Chinese cosmochemist and geochemist (born 1935)

Ouyang Ziyuan (欧阳自远 (歐陽自遠, Ōuyáng Zìyuǎn), born October 9, 1935) is a Chinese cosmochemist, geochemist and space advocate. He is a research professor at the Institute of Geochemistry of the Chinese Academy of Sciences. Asteroid 8919 Ouyangziyuan, discovered in 1996, was named in his honor.

== Career ==
Ouyang was born in 1935 in Ji'an, Jiangxi. He obtained a degree in geology at the Beijing College of Geology and a doctorate in mineral deposits and geochemistry at the Beijing Institute of Geology. Thereafter, Ouyang spent many years conducting studies in deep mines. He later studied nuclear physics and worked in a particle accelerator laboratory. He later put forward a hypothesis on the formation of iron meteorites, an evolutionary model of the formation of the meteorites which fell at Jilin in 1976, and a theory of multi-stage cosmic ray radiation history. His works include Celestial Chemistry, and he has published more than 160 scientific treatises. He was elected a Member of the Chinese Academy of Sciences in 1991.

== Space advocacy ==
As an expert in geological research on underground nuclear tests and extraterrestrial materials, Ouyang was among the first to advocate not only the exploitation of lunar reserves of metals such as iron, but also the mining of lunar helium-3, an ideal fuel for nuclear fusion power plants. Ouyang is now the chief scientist of the Chinese Lunar Exploration Program (CLEP), also known as the Chang'e program.
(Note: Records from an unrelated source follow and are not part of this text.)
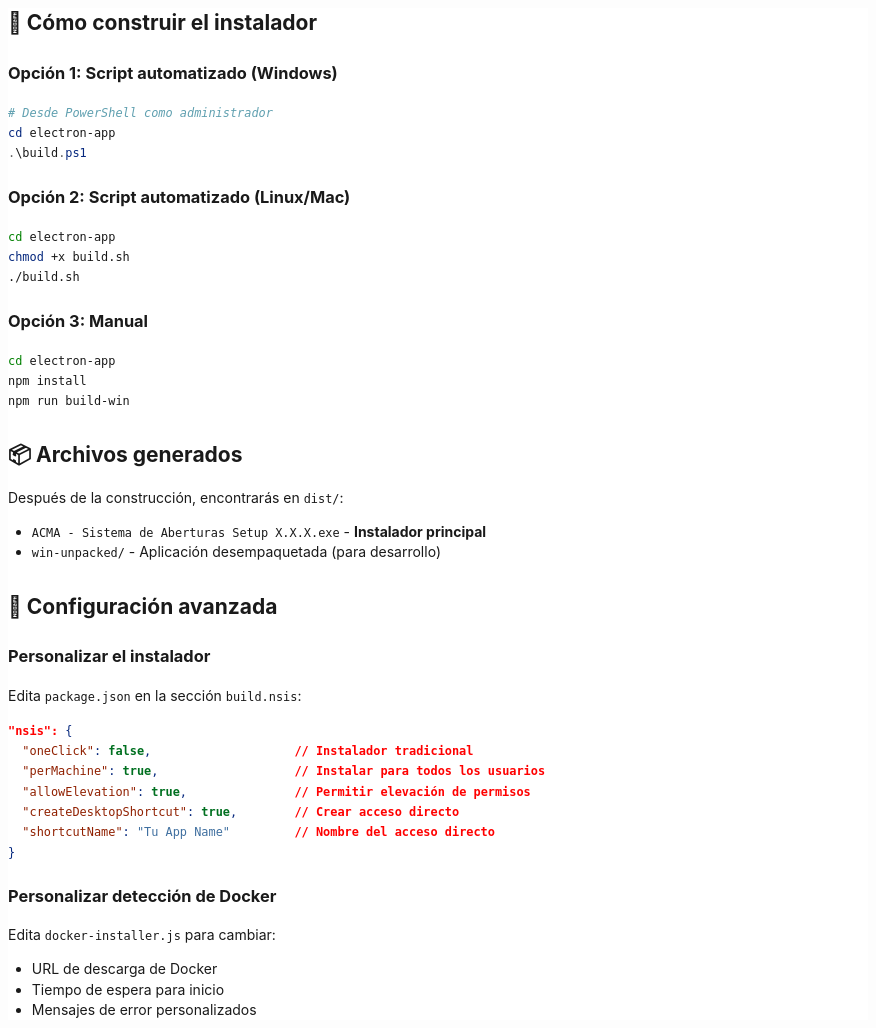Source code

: ## 🚀 Cómo construir el instalador

### Opción 1: Script automatizado (Windows)
```powershell
# Desde PowerShell como administrador
cd electron-app
.\build.ps1
```

### Opción 2: Script automatizado (Linux/Mac)
```bash
cd electron-app
chmod +x build.sh
./build.sh
```

### Opción 3: Manual
```bash
cd electron-app
npm install
npm run build-win
```

## 📦 Archivos generados

Después de la construcción, encontrarás en `dist/`:

- `ACMA - Sistema de Aberturas Setup X.X.X.exe` - **Instalador principal**
- `win-unpacked/` - Aplicación desempaquetada (para desarrollo)

## 🔧 Configuración avanzada

### Personalizar el instalador

Edita `package.json` en la sección `build.nsis`:

```json
"nsis": {
  "oneClick": false,                    // Instalador tradicional
  "perMachine": true,                   // Instalar para todos los usuarios
  "allowElevation": true,               // Permitir elevación de permisos
  "createDesktopShortcut": true,        // Crear acceso directo
  "shortcutName": "Tu App Name"         // Nombre del acceso directo
}
```

### Personalizar detección de Docker

Edita `docker-installer.js` para cambiar:

- URL de descarga de Docker
- Tiempo de espera para inicio
- Mensajes de error personalizados
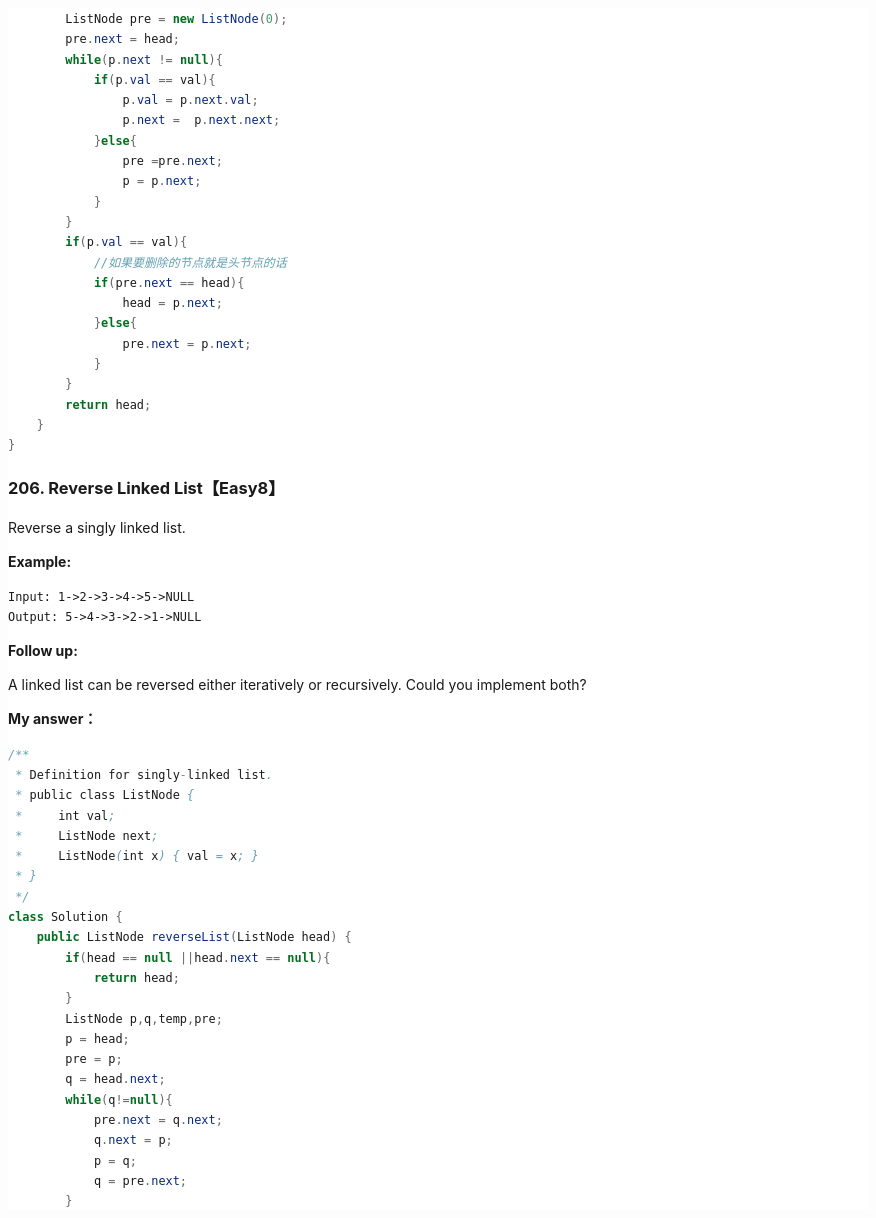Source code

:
 ```java
        ListNode pre = new ListNode(0);
        pre.next = head;
        while(p.next != null){
            if(p.val == val){
                p.val = p.next.val;
                p.next =  p.next.next;
            }else{
                pre =pre.next;
                p = p.next;
            }
        }
        if(p.val == val){
            //如果要删除的节点就是头节点的话
            if(pre.next == head){
                head = p.next;
            }else{
                pre.next = p.next;
            }
        }
        return head;
    }
}
```



### 206. Reverse Linked List【Easy8】

Reverse a singly linked list.

**Example:**

```
Input: 1->2->3->4->5->NULL
Output: 5->4->3->2->1->NULL
```

**Follow up:**

A linked list can be reversed either iteratively or recursively. Could you implement both?

**My answer：**

```java
/**
 * Definition for singly-linked list.
 * public class ListNode {
 *     int val;
 *     ListNode next;
 *     ListNode(int x) { val = x; }
 * }
 */
class Solution {
    public ListNode reverseList(ListNode head) {
        if(head == null ||head.next == null){
            return head;
        }
        ListNode p,q,temp,pre;
        p = head;
        pre = p;
        q = head.next;
        while(q!=null){
            pre.next = q.next;
            q.next = p;
            p = q;
            q = pre.next;
        }
```
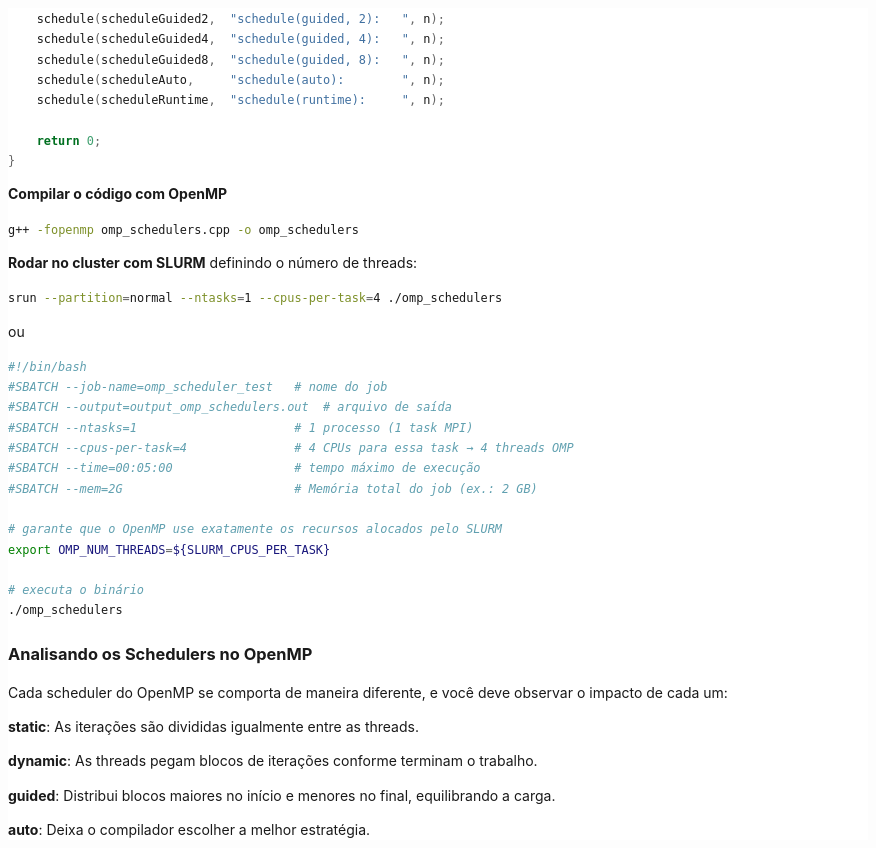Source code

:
 ```cpp
    schedule(scheduleGuided2,  "schedule(guided, 2):   ", n);
    schedule(scheduleGuided4,  "schedule(guided, 4):   ", n);
    schedule(scheduleGuided8,  "schedule(guided, 8):   ", n);
    schedule(scheduleAuto,     "schedule(auto):        ", n);
    schedule(scheduleRuntime,  "schedule(runtime):     ", n);

    return 0;
}

```


**Compilar o código com OpenMP**

```bash
g++ -fopenmp omp_schedulers.cpp -o omp_schedulers
```

**Rodar no cluster com SLURM** definindo o número de threads:

```bash
srun --partition=normal --ntasks=1 --cpus-per-task=4 ./omp_schedulers
```

ou

```bash
#!/bin/bash
#SBATCH --job-name=omp_scheduler_test   # nome do job
#SBATCH --output=output_omp_schedulers.out  # arquivo de saída
#SBATCH --ntasks=1                      # 1 processo (1 task MPI)
#SBATCH --cpus-per-task=4               # 4 CPUs para essa task → 4 threads OMP
#SBATCH --time=00:05:00                 # tempo máximo de execução
#SBATCH --mem=2G                        # Memória total do job (ex.: 2 GB)

# garante que o OpenMP use exatamente os recursos alocados pelo SLURM
export OMP_NUM_THREADS=${SLURM_CPUS_PER_TASK}

# executa o binário
./omp_schedulers


```

### Analisando os Schedulers no OpenMP

Cada scheduler do OpenMP se comporta de maneira diferente, e você deve observar o impacto de cada um:

   **static**: As iterações são divididas igualmente entre as threads.
   
   **dynamic**: As threads pegam blocos de iterações conforme terminam o trabalho.
   
   **guided**: Distribui blocos maiores no início e menores no final, equilibrando a carga.
   
   **auto**: Deixa o compilador escolher a melhor estratégia.
   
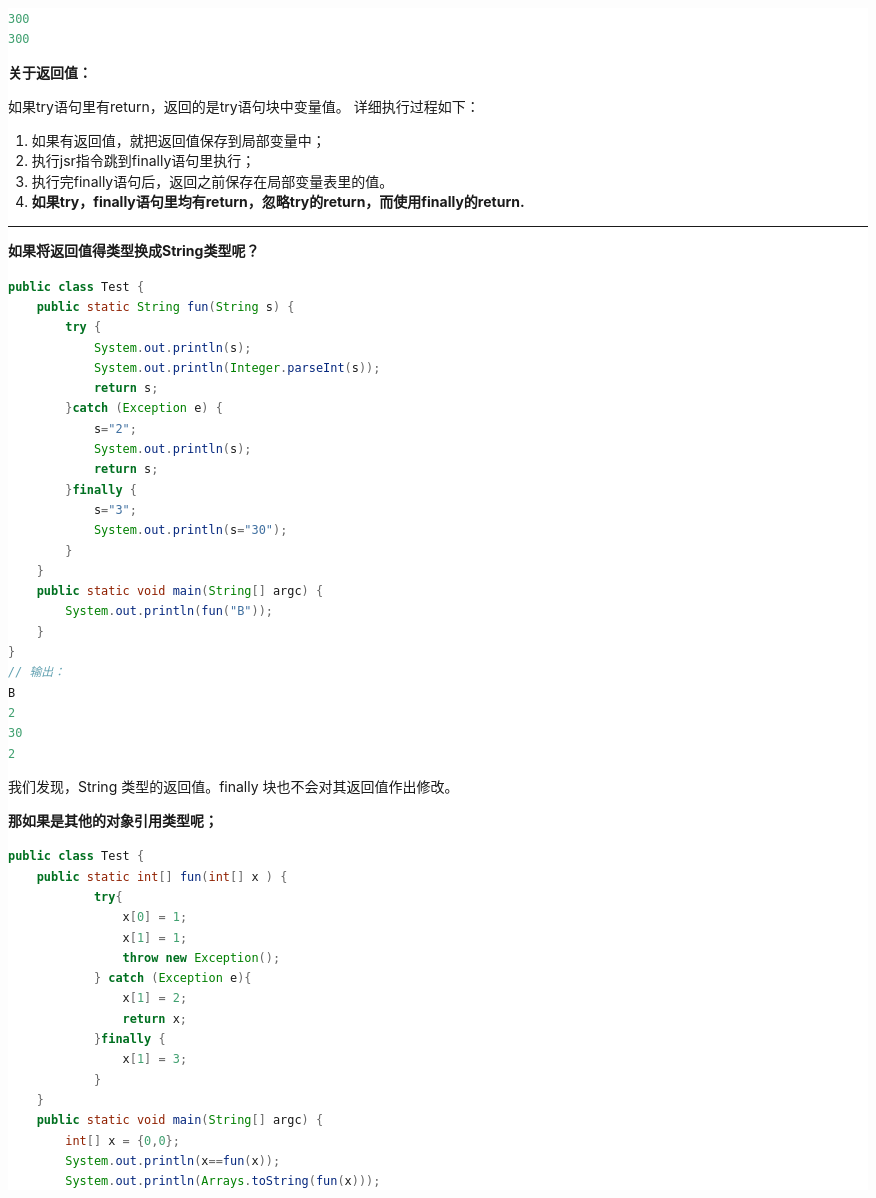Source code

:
```java
300
300
```

**关于返回值：**

如果try语句里有return，返回的是try语句块中变量值。 详细执行过程如下：

1.  如果有返回值，就把返回值保存到局部变量中；
2.  执行jsr指令跳到finally语句里执行；
3.  执行完finally语句后，返回之前保存在局部变量表里的值。
4.  **如果try，finally语句里均有return，忽略try的return，而使用finally的return.**

---

**如果将返回值得类型换成String类型呢？**

```java
public class Test {
	public static String fun(String s) {
		try {
			System.out.println(s);
			System.out.println(Integer.parseInt(s));
			return s; 
		}catch (Exception e) {
			s="2";
			System.out.println(s);
			return s; 
		}finally {
			s="3";
			System.out.println(s="30");
		}
	}
    public static void main(String[] argc) {
    	System.out.println(fun("B"));
    }
}
// 输出：
B
2
30
2
```

我们发现，String 类型的返回值。finally 块也不会对其返回值作出修改。



**那如果是其他的对象引用类型呢；**

```java
public class Test {
	public static int[] fun(int[] x ) {
	        try{
	            x[0] = 1;
	            x[1] = 1;
	            throw new Exception();
	        } catch (Exception e){
	            x[1] = 2;
	            return x;
	        }finally {
	            x[1] = 3;
	        }
	}
    public static void main(String[] argc) {
    	int[] x = {0,0};
        System.out.println(x==fun(x));
    	System.out.println(Arrays.toString(fun(x)));
```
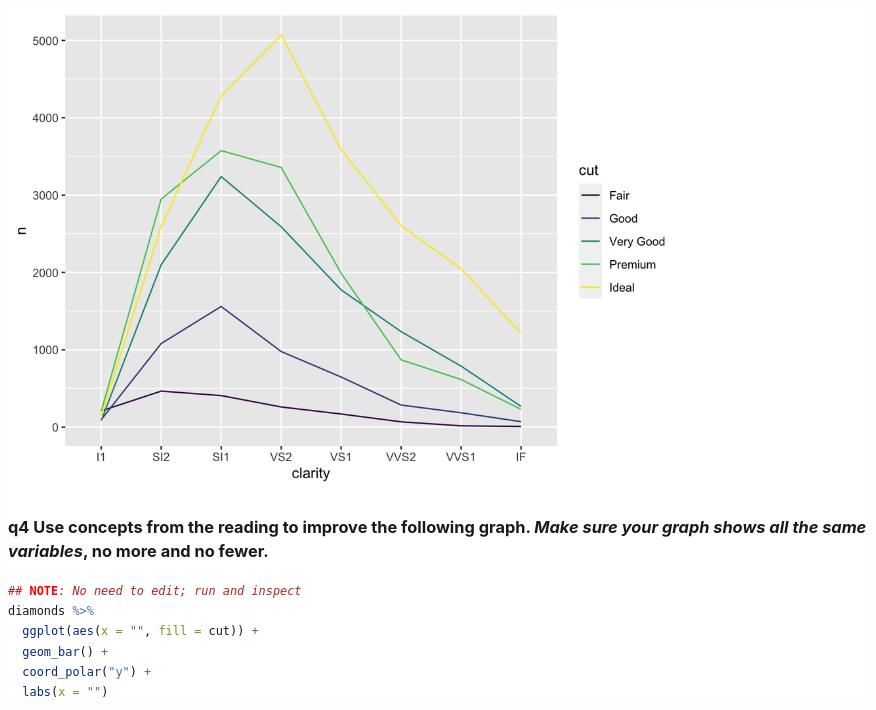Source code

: <img src="d38-e-vis09-improve-solution_files/figure-html/q3-task-1.png" width="672" />

### __q4__ Use concepts from the reading to improve the following graph. *Make sure your graph shows all the same variables*, no more and no fewer.


```r
## NOTE: No need to edit; run and inspect
diamonds %>%
  ggplot(aes(x = "", fill = cut)) +
  geom_bar() +
  coord_polar("y") +
  labs(x = "")
```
He is the most prominent supporter of the Chinese crewed lunar exploration program, and also lobbies for the Chinese exploration of Mars.

On November 12, 2008, upon China's publication of a comprehensive lunar surface map, Ouyang encouraged all three Asian nations then involved in lunar exploration (China, India and Japan) to increase co-operation in furthering humanity's understanding of the Moon.